» **Texte proposé**:
★ ★ ★ ★ ★

Cahier n° 35
31 décembre 1934 - 1[er] janvier [19]35 [Rome]
Encore une journée à peu près perdue. Matinée, achats de bibelots divers pour les jeunes femmes des pensionnaires. À déjeuner le jeune Boppe. Il venait très obligeamment me porter le livre des adresses de l'ambassade pour m'indiquer les personnes intéressantes ou utiles à inviter. Comme en le recevant, je lui disais que nous allions enfin bientôt recevoir[1] la visite tant attendue de Laval, il me regarde d'un air sinistre et désolé :
— Il ne vient plus. Tout a craqué.
L'agence Havas[2] allait communiquer cette nuit une note[3] terrible, rejetant de manière violente et méprisante sur l'Italie l'échec des négociations. Cette note avait été donnée à Havas par nos Aff[aires] étr[angères]. Heureusement, elle put être arrêtée à temps, sur la réaction de l'Italie. Laval fit dire que cette note était un faux. On arrivera paraît-il à savoir de qui elle émanait. En attendant, Suvich fit parait-il dire à Chambrun que cette note leur rendait à tous deux leur position impossible, et qu'il valait mieux arrêter les conversations. Aloisi est de son côté désolé. Depuis deux jours téléphones et télégrammes n'arrêtaient pas. Émile Mâle me disait ce soir que toutes les nuits les fenêtres du palais Farnèse restaient allumées jusqu'à trois heures du matin. L'écueil, c'est toujours l'Europe centrale, la question autrichienne compliquée du différend roumano-hongrois. Dans l'entente envisagée, la France veut faire entrer la Roumanie. L'Italie ne veut pas et par contre veut faire entrer la Pologne, dont la France ne veut pas. Du moins, c'est ce que j'ai compris de ce que disait Boppe. Donc à midi, on en était à l'arrêt complet. Cette nuit, Anglès me disait que les conversations Suvich-Chambrun ont repris. Que rien n'est tout à fait perdu, mais que le voyage Laval est certainement reculé, jusqu'à quand?

★ ★ ★ ★ ★

» **Enregistrements présentés**:
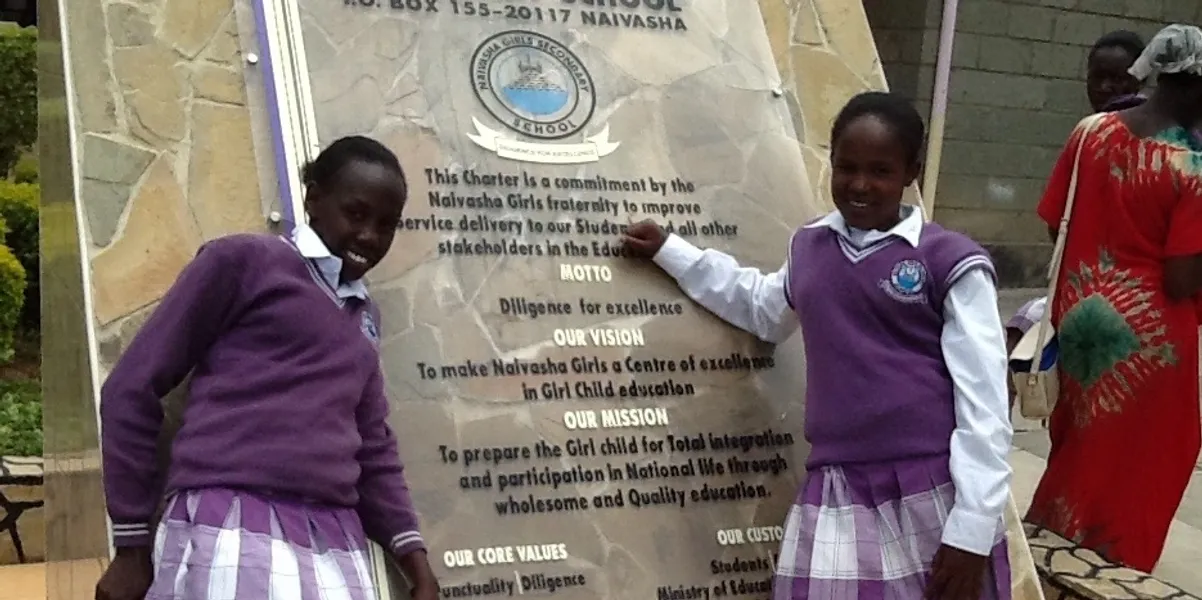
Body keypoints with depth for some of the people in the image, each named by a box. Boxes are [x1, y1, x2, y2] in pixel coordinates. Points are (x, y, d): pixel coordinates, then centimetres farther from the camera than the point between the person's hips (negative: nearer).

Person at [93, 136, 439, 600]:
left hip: (336, 543, 6)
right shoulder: (242, 260, 4)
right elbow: (132, 389, 3)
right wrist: (133, 546, 2)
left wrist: (413, 556, 11)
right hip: (228, 530, -6)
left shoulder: (364, 317, 24)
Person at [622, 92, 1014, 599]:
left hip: (934, 498, -4)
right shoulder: (809, 248, 12)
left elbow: (983, 399, -6)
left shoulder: (950, 262, -5)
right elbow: (764, 310, 34)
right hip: (835, 494, 4)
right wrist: (667, 250, 35)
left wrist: (972, 529, -10)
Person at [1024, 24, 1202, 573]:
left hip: (1080, 313, 5)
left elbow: (1055, 224, 4)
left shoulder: (1091, 132, -5)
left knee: (1078, 443, 24)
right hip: (1147, 329, -5)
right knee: (1134, 459, 14)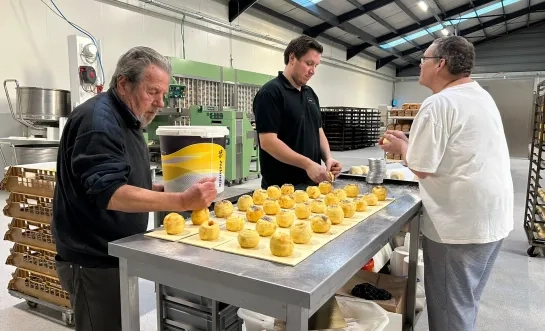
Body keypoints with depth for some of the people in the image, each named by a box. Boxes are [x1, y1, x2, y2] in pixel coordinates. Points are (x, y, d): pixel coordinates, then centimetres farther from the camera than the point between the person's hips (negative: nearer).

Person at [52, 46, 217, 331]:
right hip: (95, 260, -10)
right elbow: (109, 193, -30)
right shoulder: (98, 121, -20)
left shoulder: (124, 119, 11)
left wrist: (164, 190, 2)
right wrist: (182, 201, -35)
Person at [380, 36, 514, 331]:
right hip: (492, 217, 9)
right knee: (465, 303, 24)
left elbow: (421, 169, -18)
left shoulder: (438, 104, -18)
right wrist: (410, 143, 14)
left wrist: (402, 147, 0)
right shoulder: (481, 96, 12)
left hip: (460, 223, -9)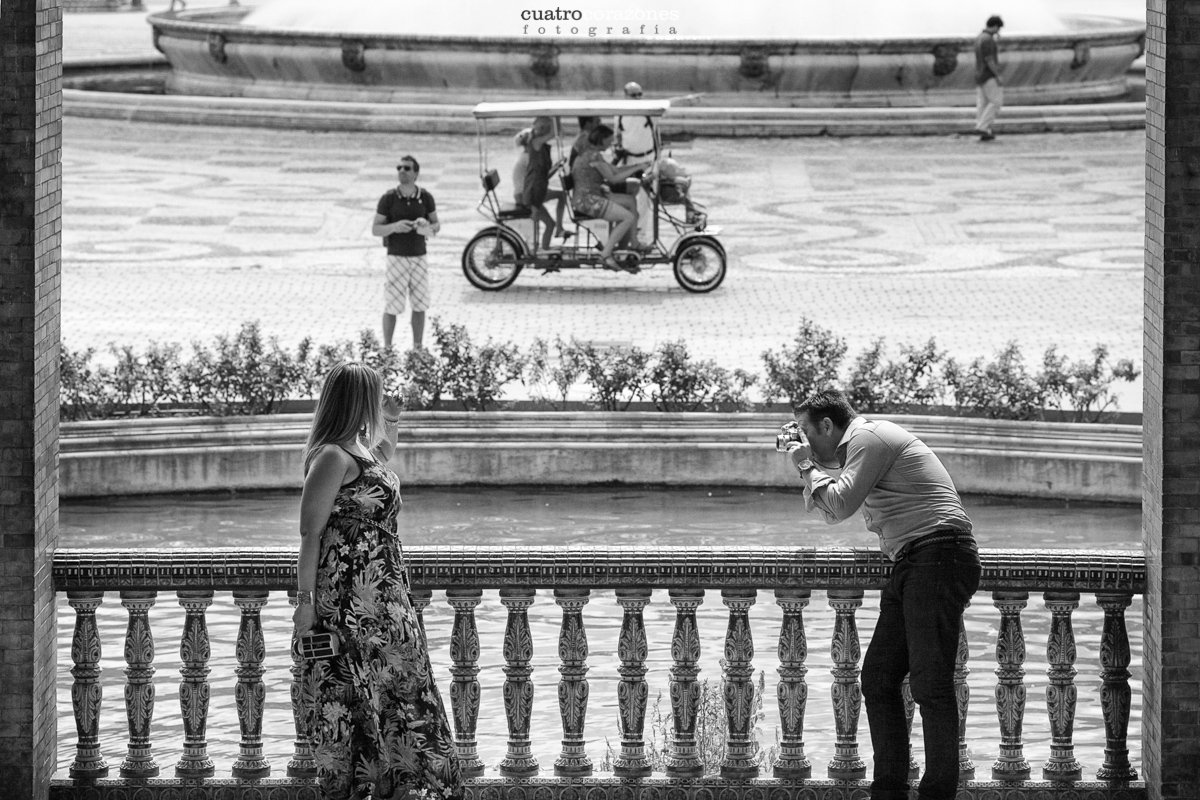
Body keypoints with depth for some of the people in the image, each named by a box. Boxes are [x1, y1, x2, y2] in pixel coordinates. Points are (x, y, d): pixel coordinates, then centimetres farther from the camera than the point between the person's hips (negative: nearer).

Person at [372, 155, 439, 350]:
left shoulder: (426, 198, -2)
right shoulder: (388, 199, -9)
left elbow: (436, 225, 8)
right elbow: (375, 230, -6)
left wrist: (428, 228, -17)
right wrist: (395, 227, -26)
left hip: (419, 258, 3)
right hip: (396, 258, -3)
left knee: (420, 306, 6)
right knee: (392, 306, 0)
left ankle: (417, 349, 16)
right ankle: (387, 349, 12)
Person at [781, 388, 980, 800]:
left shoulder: (869, 437, -4)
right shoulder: (865, 444, 27)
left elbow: (840, 504, -12)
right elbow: (830, 512, 35)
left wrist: (808, 466, 3)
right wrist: (811, 469, 22)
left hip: (938, 553, -11)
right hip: (912, 565, 11)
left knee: (929, 682, -14)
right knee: (878, 677, 7)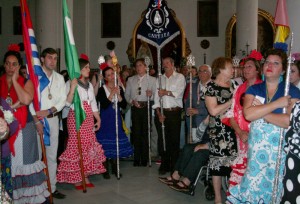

★ ★ ★ ★ ★

» **Exercice**: Modifiez le passage du texte proposé qui va de « Cahier n° 35 » à « Tout a craqué. » : recopiez-le en remplaçant « bibelots » par « cadeaux ».

» **Résultat attendu**:
Cahier n° 35
31 décembre 1934 - 1[er] janvier [19]35 [Rome]
Encore une journée à peu près perdue. Matinée, achats de cadeaux divers pour les jeunes femmes des pensionnaires. À déjeuner le jeune Boppe. Il venait très obligeamment me porter le livre des adresses de l'ambassade pour m'indiquer les personnes intéressantes ou utiles à inviter. Comme en le recevant, je lui disais que nous allions enfin bientôt recevoir[1] la visite tant attendue de Laval, il me regarde d'un air sinistre et désolé :
— Il ne vient plus. Tout a craqué.